Now, the second move: from the failure of the central dogma to the falsity
of reductionism. This is a bad argument for several reasons. The first is
already indicated; since several genes, or single genese in particular
circumstances, may make single proteins, the lower level phenomena, so
understood, may still explain the high level ones.
********* Well G. doesn't state that the central dogma is = to one-to one-to one models, he says "their" model defines it as such; looks like he's setting up a rhetorical straw man. Who's the "they" since G. doesn't believe in the one-to one-to one monopoly himself it's doubtful many others did. CD is about temporal dynamics, that's all; it's even consistent with models of organisms that don't have Weismann's barrier incorporated into their genomic structure [of which there are many, see Weber and Depew, 1995]
Second, I remark that is is somewhat difficult to imagine how else it could
be: is Gould suggesting that there are genetic explanations for biochemical
phenomena? That, say, the laws of population genetics explain how RNA
encodes information from DNA and makes proteins? How could that be? Maybe he
just means that there are several ways that the biochemsitry of DNA/RNA
means proteins, that, in the jargon of the discussion, the manufacture of
proteins is multiply realized. It's true that multiple realizability is
often taken to be a refutation of reduction, but it isn't. It just shows
that there are several reduction bases.
********
Yup, multiple realizability is ubiquitous in genomes.
>>But even if the "central dogma" is refuted by the results of the human
genome project, and we accept that there are emergent properties that can
affect lower-level ones, evolutionary properties that can affect biochemical
ones somehow, that does not show that reductionism is false, that we cannot
explain higher level phenomena in terms of lower level ones, even
exhaustively.
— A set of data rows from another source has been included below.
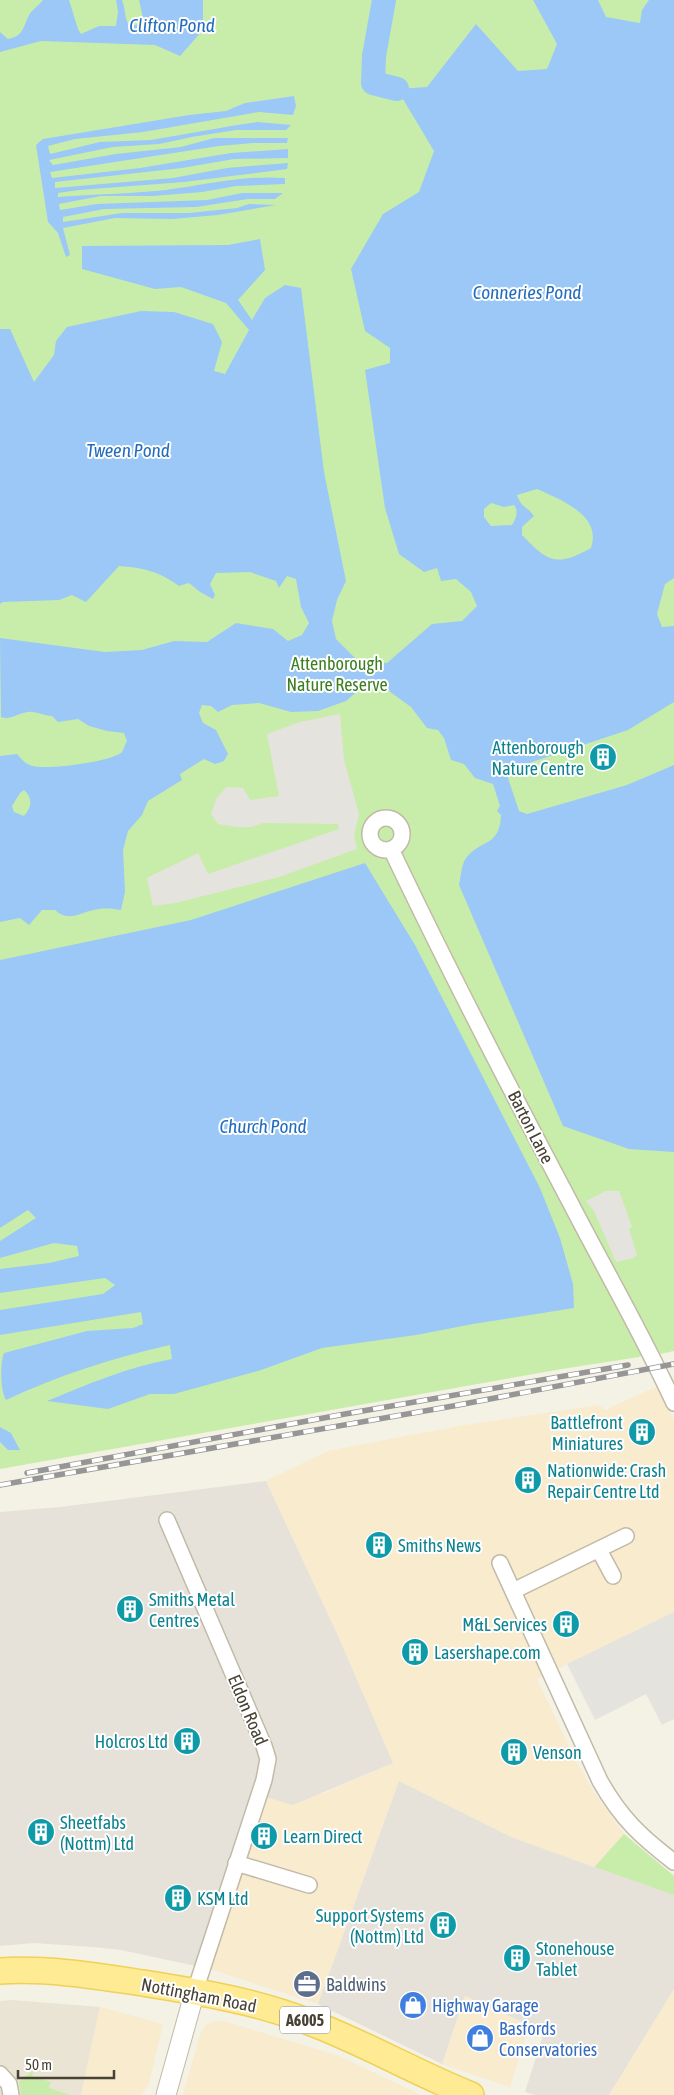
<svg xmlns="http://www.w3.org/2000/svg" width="674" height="2095" viewBox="0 0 674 2095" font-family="'Asap Condensed',sans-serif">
  <rect width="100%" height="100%" fill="#f4f1e5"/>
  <path fill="#e9e4d3" d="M12,2000L100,2007L81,2095H0V2001Z"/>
  <path fill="#f8ebce" d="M658,1386L674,1420V1612L537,1679L575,1759L593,1791L624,1834L595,1867L511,1837L399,1781L318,2004L210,1969L266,1797L322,1794L393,1763L339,1638L266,1481L328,1451L459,1426L599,1405L605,1410Z
    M674,1989V2095H609L673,1991Z
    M465,1996L529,2026L510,2087L442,2064Z
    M100,2007L163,2024L149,2084L141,2095H81Z
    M214,2021H224L339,2056L421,2095H183L200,2035L205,2026Z"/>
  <path fill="#e6e2da" d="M266,1481L339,1638L393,1763L293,1805L266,1797L210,1969L121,1950L94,1947L34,1943L0,1946V1512L60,1507Z
    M399,1781L511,1837L594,1867L624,1834L674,1876V1989L609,2095H535L525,2092L544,2032L465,1996L442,2064L318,2004Z"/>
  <path fill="#c8edaa" d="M0,0H674V1351L660,1354L656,1347L639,1357L562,1369L0,1469Z
    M624,1834L674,1876V1895L595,1867Z
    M34,2069L32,2076L51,2082L49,2088L70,2095H21L19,2082Z"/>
  <path fill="#e5e3de" d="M340,714L344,760L359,814L354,836L357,849L279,877L175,903L153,906L147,878L198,853L208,874L339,829L338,824L263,823L251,827H237L218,824L211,814L217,797L227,787L243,788L250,800L279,796L267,734L300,722Z
    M606,1191H619L632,1227L629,1229L637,1255L633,1258L616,1262L594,1211L586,1201Z
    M674,1612V1719L662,1725L646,1694L595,1720L567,1664Z"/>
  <path fill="#9bc8f7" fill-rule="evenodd" d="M43,0H69L78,29L81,34L99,26H116L118,11L116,0H122C126,10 124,18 130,27L144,22L139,0H203V30L180,56L155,45L41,41L0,52V32L8,39C24,36 23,27 29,15C32,10 39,5 43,0Z
    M533,0H598L606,17L640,23L642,10L649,0H674V578L665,584L657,614L662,627L674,626V702L628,730L532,762L507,775L519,811L527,814L627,785L674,765V1152L629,1149L563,1126L459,885C461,877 461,865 466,858C481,839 500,847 501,815L497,811L500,806L493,784L475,778L464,764L451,760L444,738L438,730L427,728L411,707L382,686L360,689L346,701L318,711L291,712L259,703L232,705L218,712L211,706L202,705L199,713L203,723L216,730L228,754L224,761L215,764L204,759L180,774L182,780L148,801L142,815L128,831L123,850L125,892L121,910C114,909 107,908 100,909C83,910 70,924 55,910H42L29,925L20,918L0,922V756L17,754C22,760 25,764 33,766C46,770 112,762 122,752C124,749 125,744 127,741L124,733L107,731L89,726L78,719L58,722L52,716C43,716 36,711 28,712C19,713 8,721 1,717L0,638L105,652L142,650L174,641L207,642L236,623L273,629L288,641L302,635L309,623L301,607L296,579L287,576L279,588L276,581L250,572L216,573L210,584L215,595L213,599L200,592L189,583L179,586C158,571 144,568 119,566L86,602L72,595L59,600L3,602L0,604V329H10L34,382L54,355L56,341L67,327L141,311L174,312L213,324L222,342L214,371L225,374L249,330L226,303L181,287L155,289L82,269V246L228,245L260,239L265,270L238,300L252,320L265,298L285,285L301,288L324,472L346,581L337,600L332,621L336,639L359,662L387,663L432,624L462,621L477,606L471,592L456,579L441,581L437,568L424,572L399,554L385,508L365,370L390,363V348L365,331L351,269L383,214L419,192L434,151L397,89L427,87L476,24L518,71L547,69L557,44ZM537,489C561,500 602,515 591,548C556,568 547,561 522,535V527L534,516C527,506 522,509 517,495ZM491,503L504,507L514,505C519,511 516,519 512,525L491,526L484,517V509ZM24,790C33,798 32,807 24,816L14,812L12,806L20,793Z
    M294,96L296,106L293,115L259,112L143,132L75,139L48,146L50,154L100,142L151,140L237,125L257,122L291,125L286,130H236L192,137L159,144L113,147L49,160L53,165L116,154L181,147L214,138H288L287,143H253L219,146L50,172L52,178L140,168L231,153L288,149V158L234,159L182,168L55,182V188L173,178L227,168L288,163L287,169L184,182L79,190L58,193V197C94,194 130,194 166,190C205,185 245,175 285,178V184L236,186L202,192L153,196H101L59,204L60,210L97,204L207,200L242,193H283L275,199H248L196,207L104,209L63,217V222L122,213H189L237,208L249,204L276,205L218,215L172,219L115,218L63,228L70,255L66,257L58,233L48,222L36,145L43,139L189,115L226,111L245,103Z
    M365,863L415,945L540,1188L560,1238L573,1284L574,1308L473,1324L416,1335L322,1348L261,1370L174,1394H150L108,1409L47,1401C88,1384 128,1367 172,1359L170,1345C113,1358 59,1375 6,1400C0,1390 0,1363 4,1353L87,1331L133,1328L143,1324L141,1312L0,1335V1310L103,1294L115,1285L105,1278L0,1293V1269L49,1263L79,1256L77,1246L54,1243L0,1258V1241L36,1218L28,1210L0,1228V960L191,920Z
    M0,1427L11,1433L20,1450H8L0,1442Z"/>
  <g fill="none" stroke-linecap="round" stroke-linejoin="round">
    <path stroke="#9bc8f7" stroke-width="24" d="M384,0L374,56L373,83L397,89"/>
    <g stroke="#c1baa7" stroke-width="18">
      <path id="minor" d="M370 834a16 16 0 1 1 32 0a16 16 0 1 1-32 0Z
        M391,849C448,969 509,1087 571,1204C605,1270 643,1335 674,1403
        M167,1520L264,1746L268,1759L264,1780L195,1991
        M599,1550L613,1576
        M500,1563L600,1781C621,1818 640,1836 674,1862
        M513,1591L626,1536
        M236,1863L309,1885
        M0,2074L9,2084L11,2095"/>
    </g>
    <g stroke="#c1baa7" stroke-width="21">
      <path id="tertiary" d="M166,2095L195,1991"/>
    </g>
    <g stroke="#efd158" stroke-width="28">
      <path id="primary" d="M0,1971C48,1968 96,1976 143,1983C199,1992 256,2001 309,2022C365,2043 416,2073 471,2095"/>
    </g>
    <use href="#minor" stroke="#fff" stroke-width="15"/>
    <use href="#tertiary" stroke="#fff" stroke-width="19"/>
    <use href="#primary" stroke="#ffeb93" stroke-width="25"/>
    <g stroke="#969696" stroke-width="5.5">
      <path id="rail" d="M27,1473L345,1414L628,1365
        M0,1485L453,1406L674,1364"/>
    </g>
    <use href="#rail" stroke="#fff" stroke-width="4" stroke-dasharray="11" stroke-linecap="butt"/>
  </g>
  <defs>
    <g id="building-disc" transform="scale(1.4375)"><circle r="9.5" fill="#0f9aa8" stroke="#fff"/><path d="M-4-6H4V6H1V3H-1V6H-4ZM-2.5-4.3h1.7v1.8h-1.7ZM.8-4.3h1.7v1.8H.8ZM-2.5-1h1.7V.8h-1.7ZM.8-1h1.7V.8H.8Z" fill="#fff"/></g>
    <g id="office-disc" transform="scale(1.4375)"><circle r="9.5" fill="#5c6f8a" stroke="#fff"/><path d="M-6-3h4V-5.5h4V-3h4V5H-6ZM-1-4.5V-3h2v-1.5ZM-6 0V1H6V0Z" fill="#fff"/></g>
    <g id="shop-disc" transform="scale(1.4375)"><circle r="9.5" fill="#3f7fe0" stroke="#fff"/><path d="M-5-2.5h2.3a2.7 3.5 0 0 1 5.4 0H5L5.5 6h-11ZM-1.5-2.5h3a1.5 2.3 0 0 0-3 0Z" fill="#fff"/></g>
  </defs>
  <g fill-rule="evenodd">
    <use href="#building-disc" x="603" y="757"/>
    <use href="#building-disc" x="642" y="1432"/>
    <use href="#building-disc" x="528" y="1480"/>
    <use href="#building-disc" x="379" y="1545"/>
    <use href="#building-disc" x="130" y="1609"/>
    <use href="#building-disc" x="566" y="1624"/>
    <use href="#building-disc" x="415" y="1652"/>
    <use href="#building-disc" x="187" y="1741"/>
    <use href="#building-disc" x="514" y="1752"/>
    <use href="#building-disc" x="41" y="1832"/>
    <use href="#building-disc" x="264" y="1836"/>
    <use href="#building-disc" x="178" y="1898"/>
    <use href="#building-disc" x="443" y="1925"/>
    <use href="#building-disc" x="517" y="1958"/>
    <use href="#office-disc" x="307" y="1984"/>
    <use href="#shop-disc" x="413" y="2005"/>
    <use href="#shop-disc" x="480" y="2038"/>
  </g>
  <g text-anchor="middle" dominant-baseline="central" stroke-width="4" stroke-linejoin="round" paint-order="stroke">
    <rect fill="#fff" stroke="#7e7b71" stroke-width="1" x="280" y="2006.5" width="50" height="27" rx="4"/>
    <g font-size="16" font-weight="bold" fill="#474234">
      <text x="305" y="2020">A6005</text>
    </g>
    <g font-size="18" fill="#3b7f21" stroke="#fff">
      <text x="337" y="663">Attenborough<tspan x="337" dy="21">Nature Reserve</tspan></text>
    </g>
    <g font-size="18" fill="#0d838f" stroke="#fff" text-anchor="start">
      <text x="584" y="747" text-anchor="end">Attenborough<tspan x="584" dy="21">Nature Centre</tspan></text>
      <text x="623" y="1422" text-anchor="end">Battlefront<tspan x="623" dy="21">Miniatures</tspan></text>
      <text x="547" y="1470">Nationwide: Crash<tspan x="547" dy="21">Repair Centre Ltd</tspan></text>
      <text x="398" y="1545">Smiths News</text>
      <text x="149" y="1599">Smiths Metal<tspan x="149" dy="21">Centres</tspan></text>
      <text x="547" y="1624" text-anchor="end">M&amp;L Services</text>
      <text x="434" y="1652">Lasershape.com</text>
      <text x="168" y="1741" text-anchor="end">Holcros Ltd</text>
      <text x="533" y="1752">Venson</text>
      <text x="60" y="1822">Sheetfabs<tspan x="60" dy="21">(Nottm) Ltd</tspan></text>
      <text x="283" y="1836">Learn Direct</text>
      <text x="197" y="1898">KSM Ltd</text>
      <text x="424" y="1915" text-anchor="end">Support Systems<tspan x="424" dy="21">(Nottm) Ltd</tspan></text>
      <text x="536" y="1948">Stonehouse<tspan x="536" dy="21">Tablet</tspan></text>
    </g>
    <g font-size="18" fill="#474234" stroke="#fff">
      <text transform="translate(531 1127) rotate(63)">Barton Lane</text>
      <text transform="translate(248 1710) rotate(67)">Eldon Road</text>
      <text transform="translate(199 1995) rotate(11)">Nottingham Road</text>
    </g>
    <g font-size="18" fill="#4e5e75" stroke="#fff" text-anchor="start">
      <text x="326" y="1984">Baldwins</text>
    </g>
    <g font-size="18" fill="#366cbe" stroke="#fff" text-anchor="start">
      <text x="432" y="2005">Highway Garage</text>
      <text x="499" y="2028">Basfords<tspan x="499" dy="21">Conservatories</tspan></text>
    </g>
    <g font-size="19" font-style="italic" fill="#236cbe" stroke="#fff">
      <text x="172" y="25">Clifton Pond</text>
      <text x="527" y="292">Conneries Pond</text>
      <text x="128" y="450">Tween Pond</text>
      <text x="263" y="1126">Church Pond</text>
    </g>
  </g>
  <path d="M18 2070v8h96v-8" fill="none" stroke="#474234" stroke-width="2.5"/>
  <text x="25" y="2070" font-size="15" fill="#474234" stroke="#ffffff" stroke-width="4" paint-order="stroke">50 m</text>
</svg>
It just shows that explanation can run both ways. It would
take more argument to show that exhaustive explanation of the higher levels
in terms of the lower levels is impossible; that does not follow from the
premise that explanation in the reverse direction is possible.
*******
What kind of emergence? Epistemic or Ontological? Since you say explanation I take it you mean the former? Note how hierarchy becomes a stand in for temporal ordering in your statements. Does explanatory direction map temporal direction and/or can it do so well, if [ontologically] emergent structures may causally effect their operational bases [as in a LISP program to some extent] which makes temporal asymmetries and casual explanations REAL difficult [see Maturana and Verala, L & L, or the work of Michael Conrad]. I don't think CD is refuted unless we identify it exclusively with one-to one-to one maps.
>>I comment that "reduction" is not elimination: no one argues that there are
no proteins just because or if we can esxplain their behavior in biochemical
terms.
I don't see why any of this discussion has any implicatiosn for "bourgeois"
thought one way or the other.
--jks
*********
Well, it furthers Biology's incorporation into "Big Science" and may continue to "fuel" the backlash against the way capitalism is appropriating the biosphere for commodity production and that will have implications. Other than that, the nature-nurture spectrum shifts back towards the latter for the time being.